Assignment
Write only the count of lines that hold the word "Subject" in the listing.

* * *

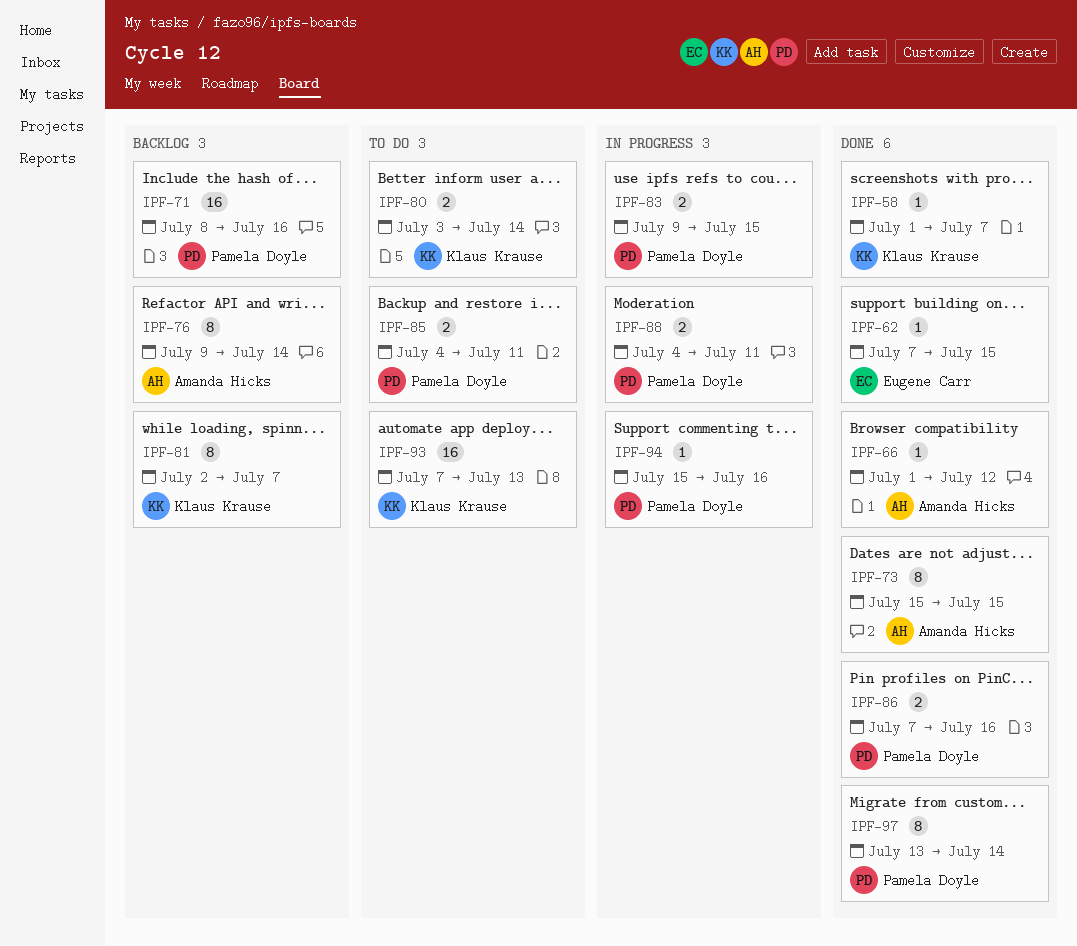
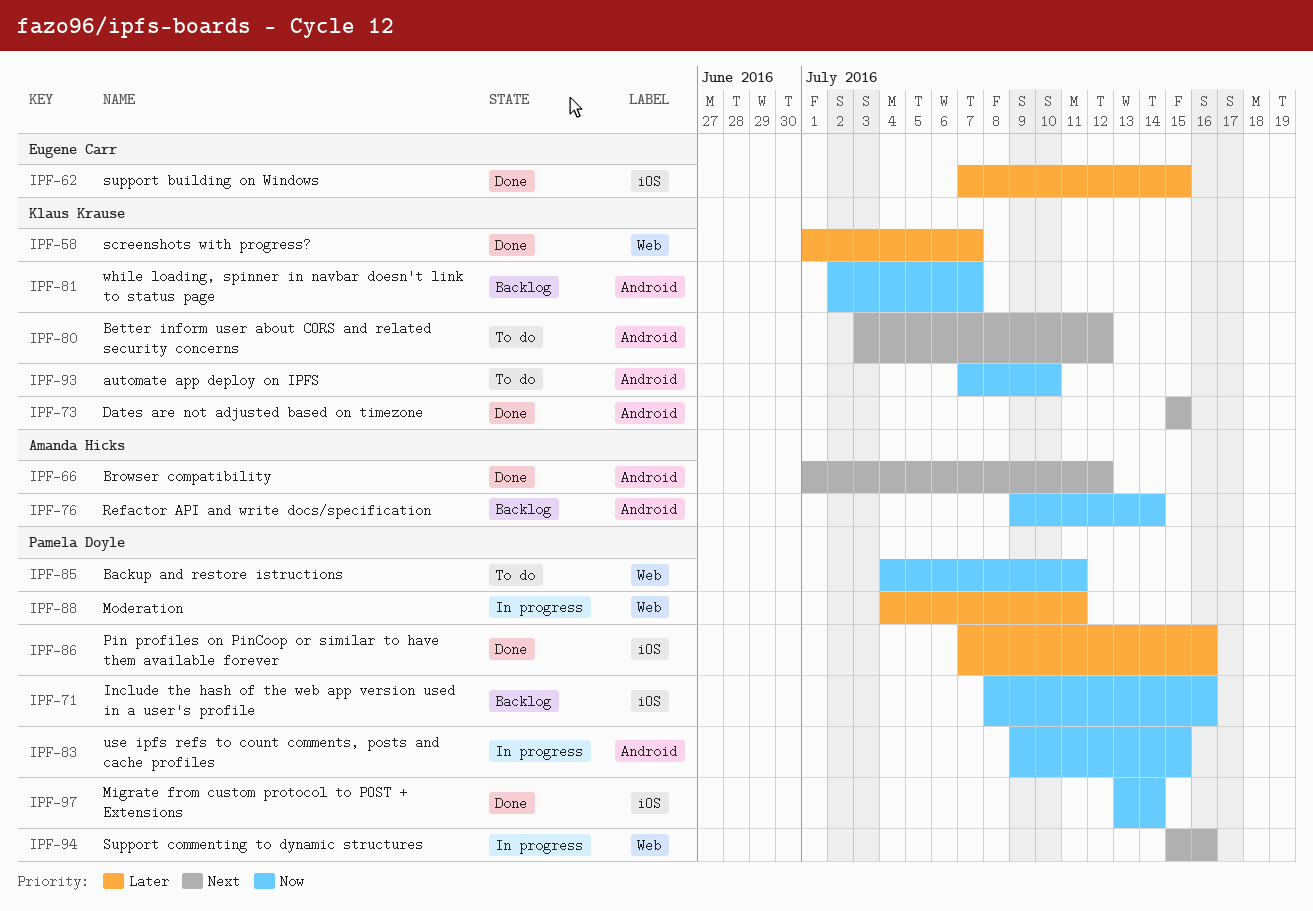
IPF-73, owner: Amanda Hicks -> Klaus Krause
IPF-80, due: Jul 14 -> Jul 12
IPF-93, due: Jul 13 -> Jul 10

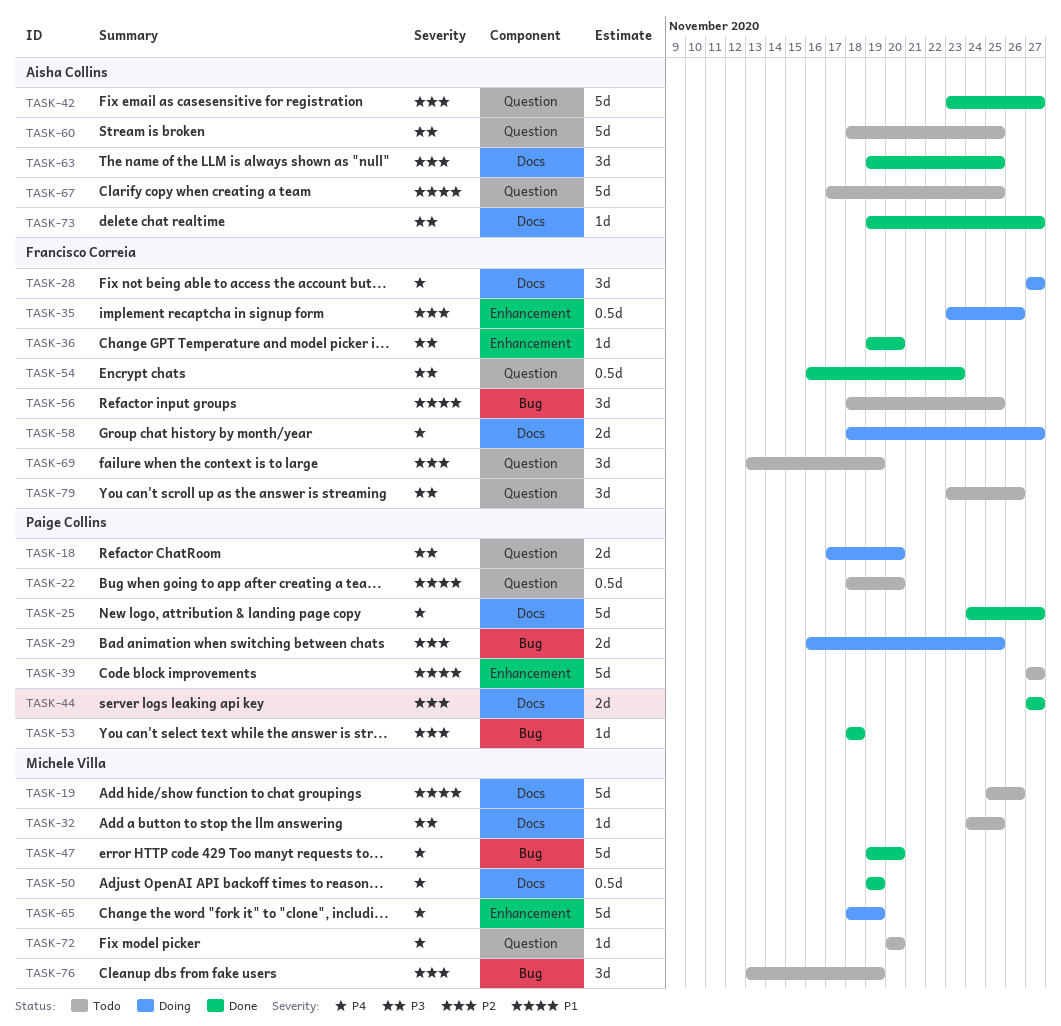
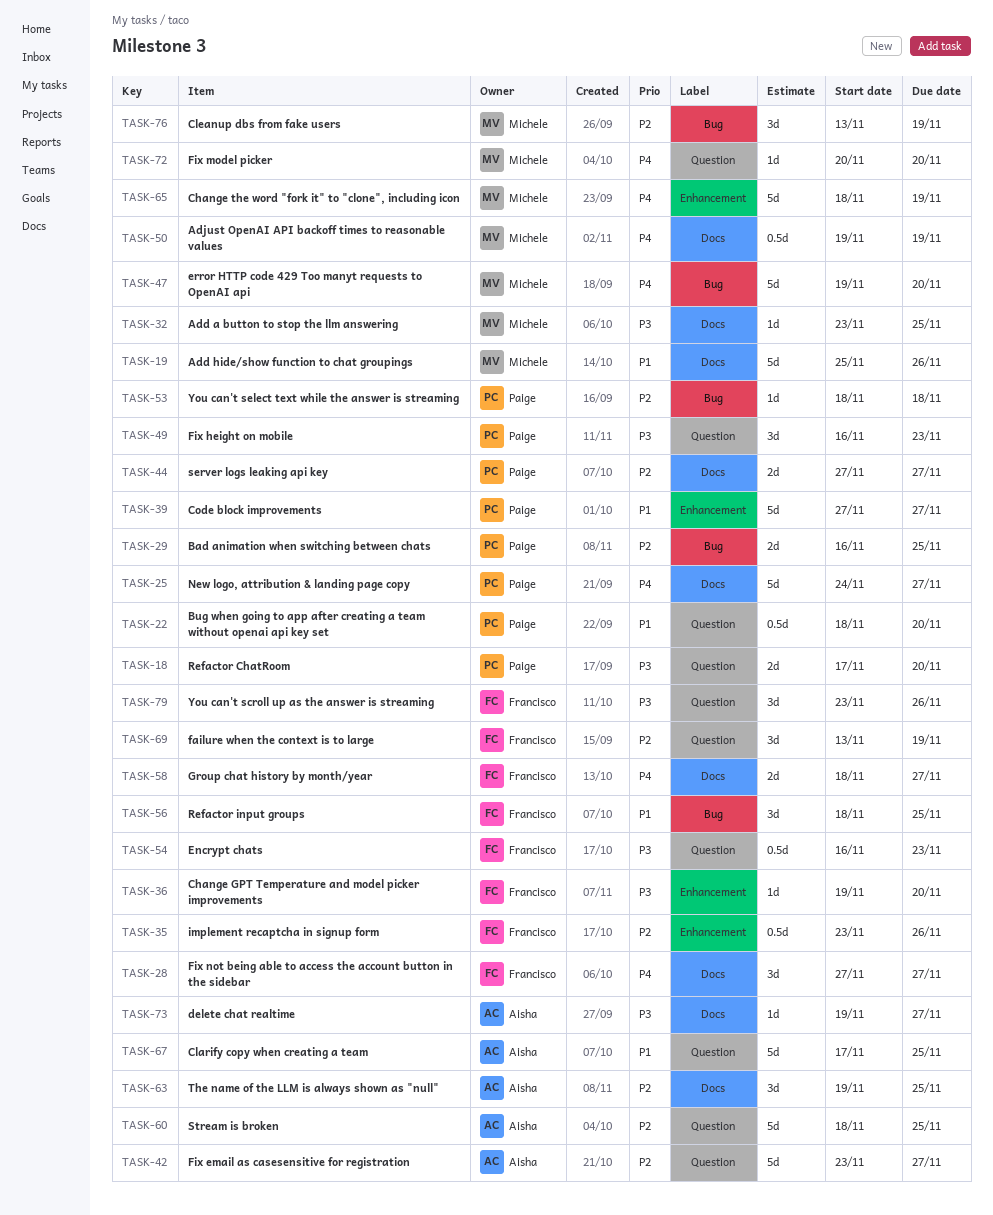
TASK-32, start: Nov 24 -> Nov 23
TASK-49: none -> present
TASK-60, priority: P3 -> P2

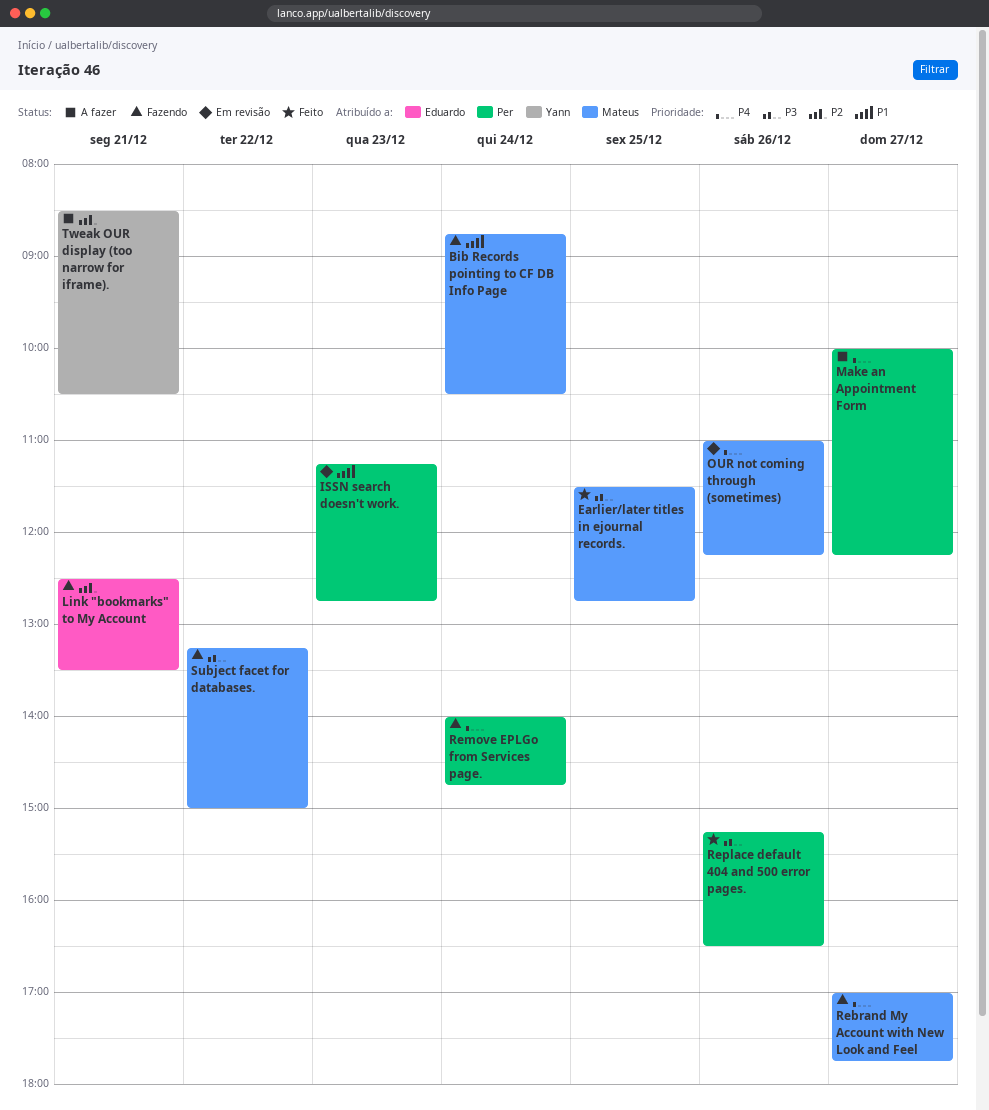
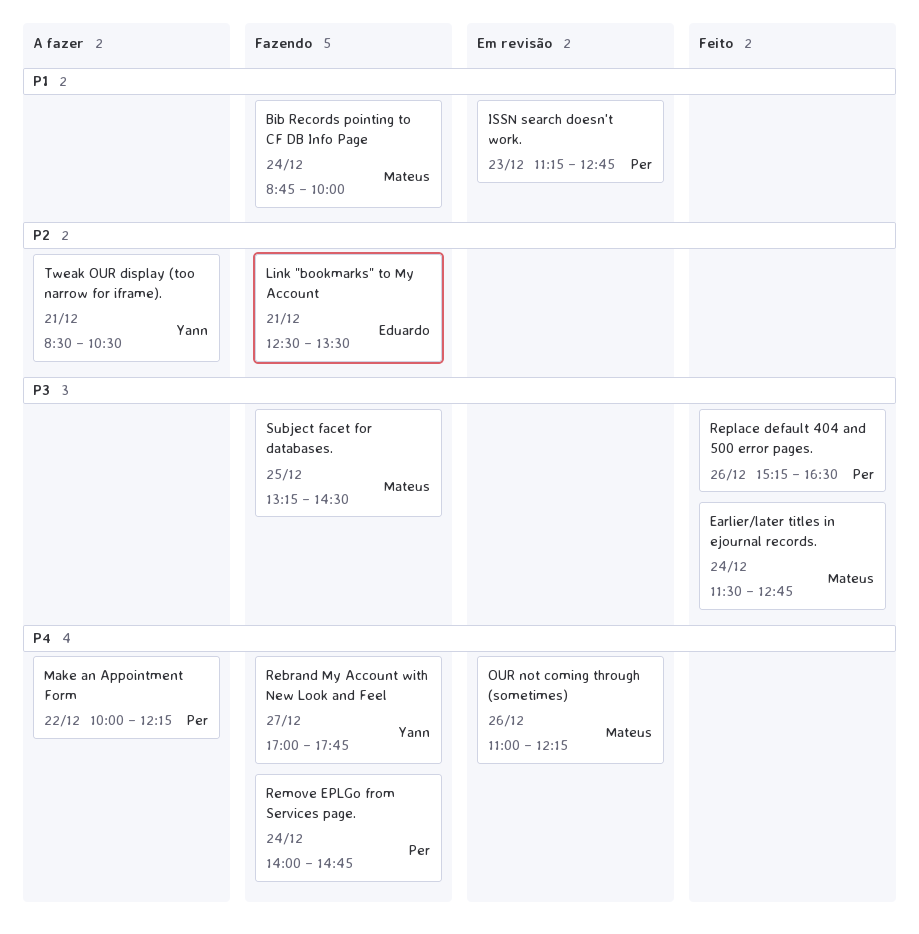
Bib Records pointing to CF DB Info Page, ends: 10:30 -> 10:00
Earlier/later titles in ejournal records., day: Dec 25 -> Dec 24
Make an Appointment Form, day: Dec 27 -> Dec 22
Rebrand My Account with New Look and Feel, owner: Mateus -> Yann
Subject facet for databases., day: Dec 22 -> Dec 25
Subject facet for databases., ends: 15:00 -> 14:30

* * *

Solution to the problem
2